12. Комплекс Иисуса прямо противостоит «марксизму». «Марксизм» как порождение ненависти к себе воспрещал мне вступать в любой клуб, который согласится считать меня своим членом. Комплекс Иисуса также препятствовал моему членству, но теперь это происходило потому, что я был полон возвышенной любви к самому себе, он говорил, что я не принят в данный клуб только из-за того, что я слишком не такой, как все. Большинство клубов, являясь предприятием незрелым, естественно, не могут оценить людей великих, мудрых и чувствительных, которые потому обречены топтаться у входа или быть изгоняемыми своими подругами. О моем превосходстве в первую очередь свидетельствовало мое одиночество и мое страдание: «Я страдаю, значит, я не такой, как все. Меня не понимают, но именно потому, что я заслуживаю лучшего понимания».

13. Алхимия превращения слабости в добродетель заслуживает снисхождения хотя бы из-за того, что она отменяет ненависть к себе, – и эта эволюция моей боли по направлению к комплексу Иисуса, конечно, содержала в себе какие-то начатки душевного здоровья.
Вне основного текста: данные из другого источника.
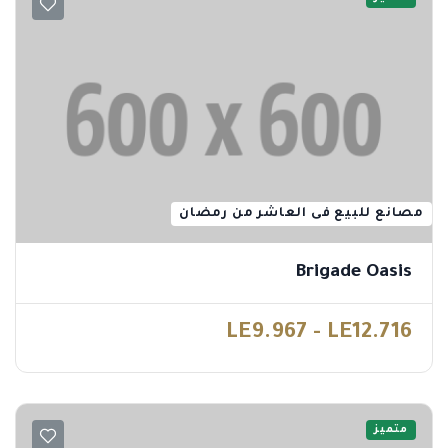
مصانع للبيع فى العاشر من رمضان
Brigade Oasis
LE9.967 - LE12.716
متميز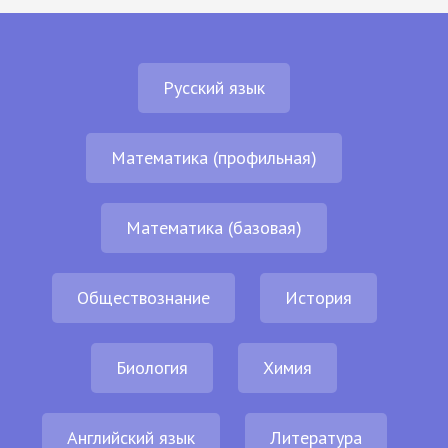
Русский язык
Математика (профильная)
Математика (базовая)
Обществознание
История
Биология
Химия
Английский язык
Литература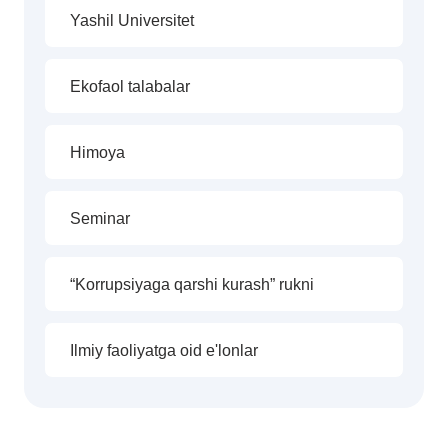
Yashil Universitet
Ekofaol talabalar
Himoya
Seminar
“Korrupsiyaga qarshi kurash” rukni
Ilmiy faoliyatga oid e'lonlar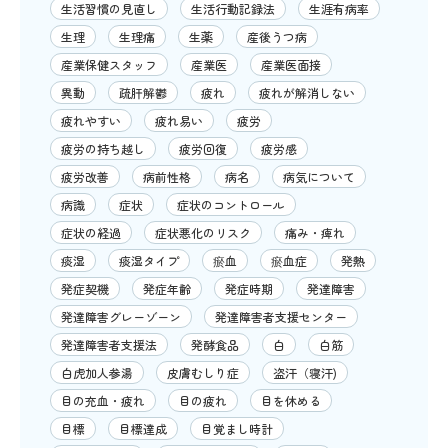
生活習慣の見直し
生活行動記録法
生涯有病率
生理
生理痛
生薬
産後うつ病
産業保健スタッフ
産業医
産業医面接
異動
疏肝解鬱
疲れ
疲れが解消しない
疲れやすい
疲れ易い
疲労
疲労の持ち越し
疲労回復
疲労感
疲労改善
病前性格
病名
病気について
病識
症状
症状のコントロール
症状の経過
症状悪化のリスク
痛み・痺れ
痰湿
痰湿タイプ
瘀血
瘀血症
発熱
発症契機
発症年齢
発症時期
発達障害
発達障害グレーゾーン
発達障害者支援センター
発達障害者支援法
発酵食品
白
白筋
白虎加人参湯
皮膚むしり症
盗汗（寝汗)
目の充血・疲れ
目の疲れ
目を休める
目標
目標達成
目覚まし時計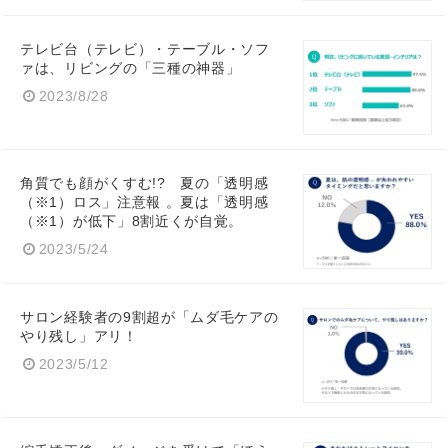
テレビ台（テレビ）・テーブル・ソフ
ァは、リビングの「三種の神器」
2023/8/28
角質でも顔がくすむ!? 夏の「透明感
（※1）ロス」注意報 。夏は「透明感
（※1）が低下」8割近くが自覚。
2023/5/24
サロン経験者の9割超が「ムダ毛ケアの
やり残し」アリ！
2023/5/12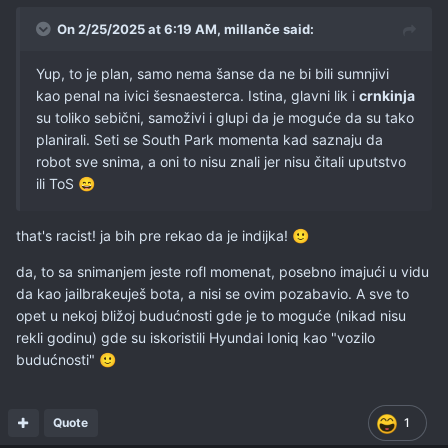
On 2/25/2025 at 6:19 AM,
millanče
said:
Yup, to je plan, samo nema šanse da ne bi bili sumnjivi
kao penal na ivici šesnaesterca. Istina, glavni lik i
crnkinja
su toliko sebični, samoživi i glupi da je moguće da su tako
planirali. Seti se South Park momenta kad saznaju da
robot sve snima, a oni to nisu znali jer nisu čitali uputstvo
ili ToS
😄
that's racist! ja bih pre rekao da je indijka!
🙂
da, to sa snimanjem jeste rofl momenat, posebno imajući u vidu
da kao jailbrakeuješ bota, a nisi se ovim pozabavio. A sve to
opet u nekoj bližoj budućnosti gde je to moguće (nikad nisu
rekli godinu) gde su iskoristili Hyundai Ioniq kao "vozilo
budućnosti"
🙂
Quote
1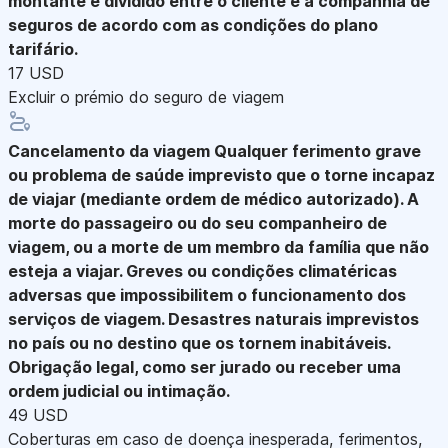
montante é dividido entre o cliente e a companhia de
seguros de acordo com as condições do plano
tarifário.
17 USD
Excluir o prémio do seguro de viagem
Cancelamento da viagem
Qualquer ferimento grave
ou problema de saúde imprevisto que o torne incapaz
de viajar (mediante ordem de médico autorizado). A
morte do passageiro ou do seu companheiro de
viagem, ou a morte de um membro da família que não
esteja a viajar. Greves ou condições climatéricas
adversas que impossibilitem o funcionamento dos
serviços de viagem. Desastres naturais imprevistos
no país ou no destino que os tornem inabitáveis.
Obrigação legal, como ser jurado ou receber uma
ordem judicial ou intimação.
49 USD
Coberturas em caso de doença inesperada, ferimentos,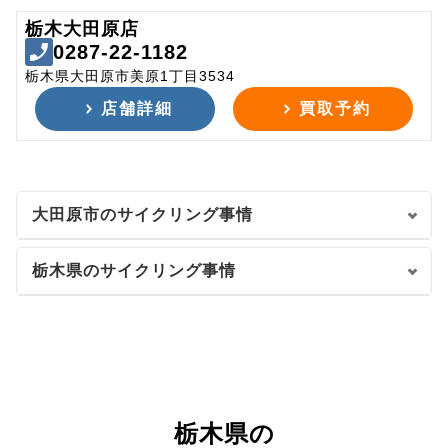
栃木大田原店
0287-22-1182
栃木県大田原市美原1丁目3534
店舗詳細
買取予約
大田原市のサイクリング事情
栃木県のサイクリング事情
栃木県の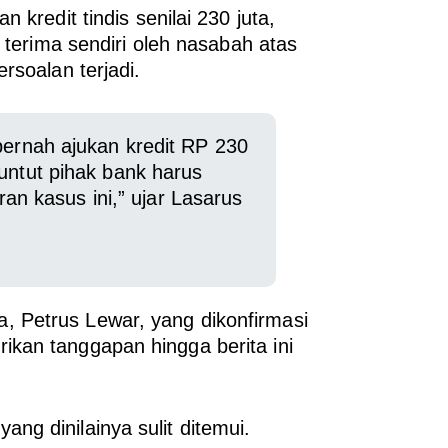
 kredit tindis senilai 230 juta,
i terima sendiri oleh nasabah atas
rsoalan terjadi.
pernah ajukan kredit RP 230
untut pihak bank harus
 kasus ini,” ujar Lasarus
 Petrus Lewar, yang dikonfirmasi
kan tanggapan hingga berita ini
g dinilainya sulit ditemui.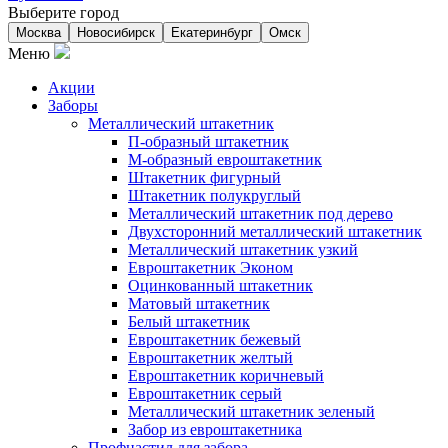
Выберите город
Москва
Новосибирск
Екатеринбург
Омск
Меню
Акции
Заборы
Металлический штакетник
П-образный штакетник
М-образный евроштакетник
Штакетник фигурный
Штакетник полукруглый
Металлический штакетник под дерево
Двухсторонний металлический штакетник
Металлический штакетник узкий
Евроштакетник Эконом
Оцинкованный штакетник
Матовый штакетник
Белый штакетник
Евроштакетник бежевый
Евроштакетник желтый
Евроштакетник коричневый
Евроштакетник серый
Металлический штакетник зеленый
Забор из евроштакетника
Профнастил для забора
Она показала, что в тонком душевном балансе между ненавистью и любовью к себе в данный момент перевешивала любовь. Моя первая реакция на то, что Хлоя оттолкнула меня, была продиктована ненавистью к себе: я продолжал любить Хлою и ненавидеть себя за то, что не могу вернуть прежние отношения. Но мой комплекс Иисуса переставил уравнение с ног на голову, сделав из отказа Хлои знак того, что она достойна презрения или в лучшем случае сострадания (этой вершины христианских добродетелей). Комплекс Иисуса был не чем иным, как механизмом самозащиты: я не хотел, чтобы Хлоя оставила меня, мое чувство к ней было сильнее, чем все то, что я когда-либо испытывал по отношению к женщине, но теперь, когда она улетела в Калифорнию, единственная возможность смириться с невыносимой утратой заключалась, прежде всего, в том, чтобы заново определить ее ценность. Конечно, это была ложь, но нам порой не хватает сил на честность, когда, оставленные и лишенные надежды, мы проводим Рождество в полном одиночестве в гостинице, слушая доносящиеся из-за стены звуки, издаваемые в блаженном состоянии оргазма.